PROBLEM TO WORK ON –
Reproduce the following data line for line, without any changes, and omit the pictures from your answer.

Stored data entries
* * *
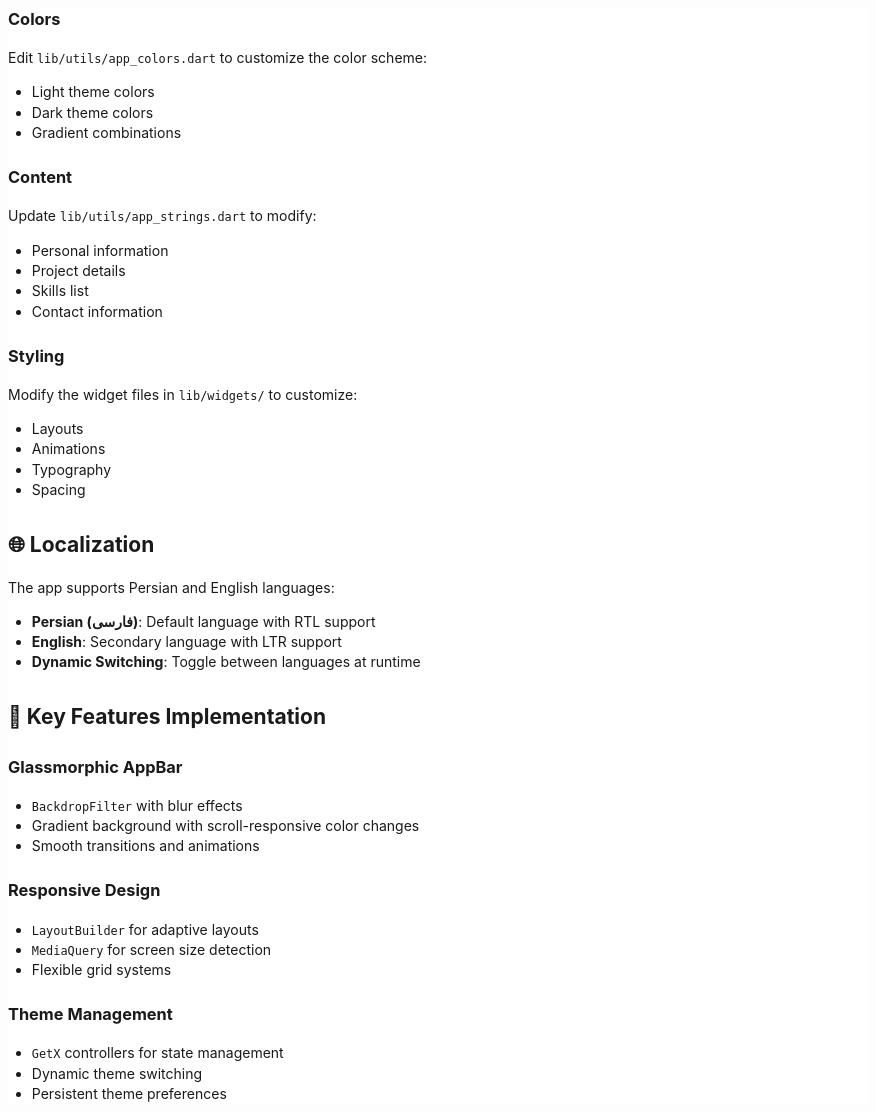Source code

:### Colors

Edit `lib/utils/app_colors.dart` to customize the color scheme:

- Light theme colors
- Dark theme colors
- Gradient combinations

### Content

Update `lib/utils/app_strings.dart` to modify:

- Personal information
- Project details
- Skills list
- Contact information

### Styling

Modify the widget files in `lib/widgets/` to customize:

- Layouts
- Animations
- Typography
- Spacing

## 🌐 Localization

The app supports Persian and English languages:

- **Persian (فارسی)**: Default language with RTL support
- **English**: Secondary language with LTR support
- **Dynamic Switching**: Toggle between languages at runtime

## 🎯 Key Features Implementation

### Glassmorphic AppBar

- `BackdropFilter` with blur effects
- Gradient background with scroll-responsive color changes
- Smooth transitions and animations

### Responsive Design

- `LayoutBuilder` for adaptive layouts
- `MediaQuery` for screen size detection
- Flexible grid systems

### Theme Management

- `GetX` controllers for state management
- Dynamic theme switching
- Persistent theme preferences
* * *
EXERCISE SOLUTION –
Source code

:### Colors

Edit `lib/utils/app_colors.dart` to customize the color scheme:

- Light theme colors
- Dark theme colors
- Gradient combinations

### Content

Update `lib/utils/app_strings.dart` to modify:

- Personal information
- Project details
- Skills list
- Contact information

### Styling

Modify the widget files in `lib/widgets/` to customize:

- Layouts
- Animations
- Typography
- Spacing

## 🌐 Localization

The app supports Persian and English languages:

- **Persian (فارسی)**: Default language with RTL support
- **English**: Secondary language with LTR support
- **Dynamic Switching**: Toggle between languages at runtime

## 🎯 Key Features Implementation

### Glassmorphic AppBar

- `BackdropFilter` with blur effects
- Gradient background with scroll-responsive color changes
- Smooth transitions and animations

### Responsive Design

- `LayoutBuilder` for adaptive layouts
- `MediaQuery` for screen size detection
- Flexible grid systems

### Theme Management

- `GetX` controllers for state management
- Dynamic theme switching
- Persistent theme preferences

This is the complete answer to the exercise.